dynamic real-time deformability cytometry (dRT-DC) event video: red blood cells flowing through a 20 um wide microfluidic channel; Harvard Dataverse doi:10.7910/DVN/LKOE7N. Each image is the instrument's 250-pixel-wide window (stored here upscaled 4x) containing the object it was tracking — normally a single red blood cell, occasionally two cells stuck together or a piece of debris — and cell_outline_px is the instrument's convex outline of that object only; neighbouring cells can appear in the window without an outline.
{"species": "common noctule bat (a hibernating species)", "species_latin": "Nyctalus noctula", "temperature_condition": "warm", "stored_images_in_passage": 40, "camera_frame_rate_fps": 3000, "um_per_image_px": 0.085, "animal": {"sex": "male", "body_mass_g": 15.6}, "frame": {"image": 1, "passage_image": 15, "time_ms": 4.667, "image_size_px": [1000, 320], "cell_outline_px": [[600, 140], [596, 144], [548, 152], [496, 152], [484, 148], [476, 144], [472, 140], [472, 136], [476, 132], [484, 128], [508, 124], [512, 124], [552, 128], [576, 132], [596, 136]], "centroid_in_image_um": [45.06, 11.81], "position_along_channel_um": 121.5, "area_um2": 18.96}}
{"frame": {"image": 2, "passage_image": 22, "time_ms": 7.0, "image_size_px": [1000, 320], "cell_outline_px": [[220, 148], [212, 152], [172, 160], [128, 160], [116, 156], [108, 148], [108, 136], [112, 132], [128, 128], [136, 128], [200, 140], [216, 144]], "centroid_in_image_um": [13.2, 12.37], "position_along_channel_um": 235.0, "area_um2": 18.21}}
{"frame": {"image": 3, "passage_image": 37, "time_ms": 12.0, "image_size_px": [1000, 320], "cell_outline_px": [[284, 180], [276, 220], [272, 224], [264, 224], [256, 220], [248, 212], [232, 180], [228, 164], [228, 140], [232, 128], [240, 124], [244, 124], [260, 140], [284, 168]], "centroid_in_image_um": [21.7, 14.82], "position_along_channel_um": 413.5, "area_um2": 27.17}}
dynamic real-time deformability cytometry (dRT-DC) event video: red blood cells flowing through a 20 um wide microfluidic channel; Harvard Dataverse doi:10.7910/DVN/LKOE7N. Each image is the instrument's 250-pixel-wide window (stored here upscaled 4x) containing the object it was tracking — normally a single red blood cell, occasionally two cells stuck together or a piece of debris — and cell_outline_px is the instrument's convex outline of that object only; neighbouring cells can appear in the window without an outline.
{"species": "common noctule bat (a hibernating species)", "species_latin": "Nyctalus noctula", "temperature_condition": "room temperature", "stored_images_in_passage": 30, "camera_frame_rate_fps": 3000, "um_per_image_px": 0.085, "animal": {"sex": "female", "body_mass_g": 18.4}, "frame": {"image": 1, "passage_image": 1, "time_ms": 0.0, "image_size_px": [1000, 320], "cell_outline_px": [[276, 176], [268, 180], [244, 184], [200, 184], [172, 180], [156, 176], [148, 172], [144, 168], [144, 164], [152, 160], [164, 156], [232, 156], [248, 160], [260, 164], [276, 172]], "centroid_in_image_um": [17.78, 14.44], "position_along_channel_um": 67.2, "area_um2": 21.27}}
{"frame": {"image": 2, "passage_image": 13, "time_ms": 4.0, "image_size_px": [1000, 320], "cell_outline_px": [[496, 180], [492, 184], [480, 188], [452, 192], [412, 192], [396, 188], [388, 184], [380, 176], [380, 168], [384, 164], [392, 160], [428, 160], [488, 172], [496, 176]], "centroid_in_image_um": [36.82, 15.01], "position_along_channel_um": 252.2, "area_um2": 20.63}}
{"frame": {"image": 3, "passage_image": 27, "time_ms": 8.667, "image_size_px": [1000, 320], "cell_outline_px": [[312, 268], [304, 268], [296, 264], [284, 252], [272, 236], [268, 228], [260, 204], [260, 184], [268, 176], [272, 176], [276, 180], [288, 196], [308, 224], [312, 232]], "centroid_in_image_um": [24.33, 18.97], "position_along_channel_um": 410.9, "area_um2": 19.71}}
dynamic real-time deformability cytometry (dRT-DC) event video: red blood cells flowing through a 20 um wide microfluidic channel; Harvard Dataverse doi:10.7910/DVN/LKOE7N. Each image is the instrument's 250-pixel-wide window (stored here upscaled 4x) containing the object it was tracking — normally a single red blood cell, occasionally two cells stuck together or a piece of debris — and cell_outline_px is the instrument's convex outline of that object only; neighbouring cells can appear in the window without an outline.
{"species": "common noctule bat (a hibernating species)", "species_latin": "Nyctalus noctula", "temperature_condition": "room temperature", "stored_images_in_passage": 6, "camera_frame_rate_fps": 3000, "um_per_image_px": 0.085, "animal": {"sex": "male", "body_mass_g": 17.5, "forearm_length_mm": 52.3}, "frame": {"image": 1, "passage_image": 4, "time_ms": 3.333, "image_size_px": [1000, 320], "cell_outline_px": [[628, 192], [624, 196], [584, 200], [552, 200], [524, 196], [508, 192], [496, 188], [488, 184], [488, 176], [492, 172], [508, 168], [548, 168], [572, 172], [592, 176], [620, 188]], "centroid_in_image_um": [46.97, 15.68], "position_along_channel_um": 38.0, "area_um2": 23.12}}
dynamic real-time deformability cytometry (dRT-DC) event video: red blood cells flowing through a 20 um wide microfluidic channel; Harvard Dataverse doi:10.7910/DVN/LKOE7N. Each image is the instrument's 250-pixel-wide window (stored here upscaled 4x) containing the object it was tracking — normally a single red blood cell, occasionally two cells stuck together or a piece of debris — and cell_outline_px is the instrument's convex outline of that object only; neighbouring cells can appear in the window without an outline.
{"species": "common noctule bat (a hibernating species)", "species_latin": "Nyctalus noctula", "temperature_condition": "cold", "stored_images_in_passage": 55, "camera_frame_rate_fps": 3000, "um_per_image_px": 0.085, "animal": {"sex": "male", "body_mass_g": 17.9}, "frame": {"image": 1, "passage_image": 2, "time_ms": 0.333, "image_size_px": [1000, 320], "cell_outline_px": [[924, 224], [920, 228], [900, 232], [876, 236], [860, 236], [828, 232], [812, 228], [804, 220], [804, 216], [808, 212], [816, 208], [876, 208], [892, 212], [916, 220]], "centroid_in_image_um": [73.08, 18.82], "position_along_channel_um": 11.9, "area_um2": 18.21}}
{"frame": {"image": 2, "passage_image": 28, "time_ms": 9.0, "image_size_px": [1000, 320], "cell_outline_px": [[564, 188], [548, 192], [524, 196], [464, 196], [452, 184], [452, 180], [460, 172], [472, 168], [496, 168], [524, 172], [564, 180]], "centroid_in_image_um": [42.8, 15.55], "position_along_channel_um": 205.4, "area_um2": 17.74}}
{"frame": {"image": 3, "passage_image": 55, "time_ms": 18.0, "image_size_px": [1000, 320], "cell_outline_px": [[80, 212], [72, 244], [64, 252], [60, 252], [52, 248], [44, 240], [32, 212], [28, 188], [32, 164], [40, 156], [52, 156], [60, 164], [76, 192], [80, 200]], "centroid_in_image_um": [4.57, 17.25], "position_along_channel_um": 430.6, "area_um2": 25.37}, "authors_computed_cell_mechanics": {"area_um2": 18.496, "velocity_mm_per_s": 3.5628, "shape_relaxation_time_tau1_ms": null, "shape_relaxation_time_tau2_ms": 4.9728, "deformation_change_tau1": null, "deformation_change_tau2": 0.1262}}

※

Exercise details: All of the data must be returned exactly.

Exercise output:
dynamic real-time deformability cytometry (dRT-DC) event video: red blood cells flowing through a 20 um wide microfluidic channel; Harvard Dataverse doi:10.7910/DVN/LKOE7N. Each image is the instrument's 250-pixel-wide window (stored here upscaled 4x) containing the object it was tracking — normally a single red blood cell, occasionally two cells stuck together or a piece of debris — and cell_outline_px is the instrument's convex outline of that object only; neighbouring cells can appear in the window without an outline.
{"species": "common noctule bat (a hibernating species)", "species_latin": "Nyctalus noctula", "temperature_condition": "warm", "stored_images_in_passage": 40, "camera_frame_rate_fps": 3000, "um_per_image_px": 0.085, "animal": {"sex": "male", "body_mass_g": 15.6}, "frame": {"image": 1, "passage_image": 15, "time_ms": 4.667, "image_size_px": [1000, 320], "cell_outline_px": [[600, 140], [596, 144], [548, 152], [496, 152], [484, 148], [476, 144], [472, 140], [472, 136], [476, 132], [484, 128], [508, 124], [512, 124], [552, 128], [576, 132], [596, 136]], "centroid_in_image_um": [45.06, 11.81], "position_along_channel_um": 121.5, "area_um2": 18.96}}
{"frame": {"image": 2, "passage_image": 22, "time_ms": 7.0, "image_size_px": [1000, 320], "cell_outline_px": [[220, 148], [212, 152], [172, 160], [128, 160], [116, 156], [108, 148], [108, 136], [112, 132], [128, 128], [136, 128], [200, 140], [216, 144]], "centroid_in_image_um": [13.2, 12.37], "position_along_channel_um": 235.0, "area_um2": 18.21}}
{"frame": {"image": 3, "passage_image": 37, "time_ms": 12.0, "image_size_px": [1000, 320], "cell_outline_px": [[284, 180], [276, 220], [272, 224], [264, 224], [256, 220], [248, 212], [232, 180], [228, 164], [228, 140], [232, 128], [240, 124], [244, 124], [260, 140], [284, 168]], "centroid_in_image_um": [21.7, 14.82], "position_along_channel_um": 413.5, "area_um2": 27.17}}
dynamic real-time deformability cytometry (dRT-DC) event video: red blood cells flowing through a 20 um wide microfluidic channel; Harvard Dataverse doi:10.7910/DVN/LKOE7N. Each image is the instrument's 250-pixel-wide window (stored here upscaled 4x) containing the object it was tracking — normally a single red blood cell, occasionally two cells stuck together or a piece of debris — and cell_outline_px is the instrument's convex outline of that object only; neighbouring cells can appear in the window without an outline.
{"species": "common noctule bat (a hibernating species)", "species_latin": "Nyctalus noctula", "temperature_condition": "room temperature", "stored_images_in_passage": 30, "camera_frame_rate_fps": 3000, "um_per_image_px": 0.085, "animal": {"sex": "female", "body_mass_g": 18.4}, "frame": {"image": 1, "passage_image": 1, "time_ms": 0.0, "image_size_px": [1000, 320], "cell_outline_px": [[276, 176], [268, 180], [244, 184], [200, 184], [172, 180], [156, 176], [148, 172], [144, 168], [144, 164], [152, 160], [164, 156], [232, 156], [248, 160], [260, 164], [276, 172]], "centroid_in_image_um": [17.78, 14.44], "position_along_channel_um": 67.2, "area_um2": 21.27}}
{"frame": {"image": 2, "passage_image": 13, "time_ms": 4.0, "image_size_px": [1000, 320], "cell_outline_px": [[496, 180], [492, 184], [480, 188], [452, 192], [412, 192], [396, 188], [388, 184], [380, 176], [380, 168], [384, 164], [392, 160], [428, 160], [488, 172], [496, 176]], "centroid_in_image_um": [36.82, 15.01], "position_along_channel_um": 252.2, "area_um2": 20.63}}
{"frame": {"image": 3, "passage_image": 27, "time_ms": 8.667, "image_size_px": [1000, 320], "cell_outline_px": [[312, 268], [304, 268], [296, 264], [284, 252], [272, 236], [268, 228], [260, 204], [260, 184], [268, 176], [272, 176], [276, 180], [288, 196], [308, 224], [312, 232]], "centroid_in_image_um": [24.33, 18.97], "position_along_channel_um": 410.9, "area_um2": 19.71}}
dynamic real-time deformability cytometry (dRT-DC) event video: red blood cells flowing through a 20 um wide microfluidic channel; Harvard Dataverse doi:10.7910/DVN/LKOE7N. Each image is the instrument's 250-pixel-wide window (stored here upscaled 4x) containing the object it was tracking — normally a single red blood cell, occasionally two cells stuck together or a piece of debris — and cell_outline_px is the instrument's convex outline of that object only; neighbouring cells can appear in the window without an outline.
{"species": "common noctule bat (a hibernating species)", "species_latin": "Nyctalus noctula", "temperature_condition": "room temperature", "stored_images_in_passage": 6, "camera_frame_rate_fps": 3000, "um_per_image_px": 0.085, "animal": {"sex": "male", "body_mass_g": 17.5, "forearm_length_mm": 52.3}, "frame": {"image": 1, "passage_image": 4, "time_ms": 3.333, "image_size_px": [1000, 320], "cell_outline_px": [[628, 192], [624, 196], [584, 200], [552, 200], [524, 196], [508, 192], [496, 188], [488, 184], [488, 176], [492, 172], [508, 168], [548, 168], [572, 172], [592, 176], [620, 188]], "centroid_in_image_um": [46.97, 15.68], "position_along_channel_um": 38.0, "area_um2": 23.12}}
dynamic real-time deformability cytometry (dRT-DC) event video: red blood cells flowing through a 20 um wide microfluidic channel; Harvard Dataverse doi:10.7910/DVN/LKOE7N. Each image is the instrument's 250-pixel-wide window (stored here upscaled 4x) containing the object it was tracking — normally a single red blood cell, occasionally two cells stuck together or a piece of debris — and cell_outline_px is the instrument's convex outline of that object only; neighbouring cells can appear in the window without an outline.
{"species": "common noctule bat (a hibernating species)", "species_latin": "Nyctalus noctula", "temperature_condition": "cold", "stored_images_in_passage": 55, "camera_frame_rate_fps": 3000, "um_per_image_px": 0.085, "animal": {"sex": "male", "body_mass_g": 17.9}, "frame": {"image": 1, "passage_image": 2, "time_ms": 0.333, "image_size_px": [1000, 320], "cell_outline_px": [[924, 224], [920, 228], [900, 232], [876, 236], [860, 236], [828, 232], [812, 228], [804, 220], [804, 216], [808, 212], [816, 208], [876, 208], [892, 212], [916, 220]], "centroid_in_image_um": [73.08, 18.82], "position_along_channel_um": 11.9, "area_um2": 18.21}}
{"frame": {"image": 2, "passage_image": 28, "time_ms": 9.0, "image_size_px": [1000, 320], "cell_outline_px": [[564, 188], [548, 192], [524, 196], [464, 196], [452, 184], [452, 180], [460, 172], [472, 168], [496, 168], [524, 172], [564, 180]], "centroid_in_image_um": [42.8, 15.55], "position_along_channel_um": 205.4, "area_um2": 17.74}}
{"frame": {"image": 3, "passage_image": 55, "time_ms": 18.0, "image_size_px": [1000, 320], "cell_outline_px": [[80, 212], [72, 244], [64, 252], [60, 252], [52, 248], [44, 240], [32, 212], [28, 188], [32, 164], [40, 156], [52, 156], [60, 164], [76, 192], [80, 200]], "centroid_in_image_um": [4.57, 17.25], "position_along_channel_um": 430.6, "area_um2": 25.37}, "authors_computed_cell_mechanics": {"area_um2": 18.496, "velocity_mm_per_s": 3.5628, "shape_relaxation_time_tau1_ms": null, "shape_relaxation_time_tau2_ms": 4.9728, "deformation_change_tau1": null, "deformation_change_tau2": 0.1262}}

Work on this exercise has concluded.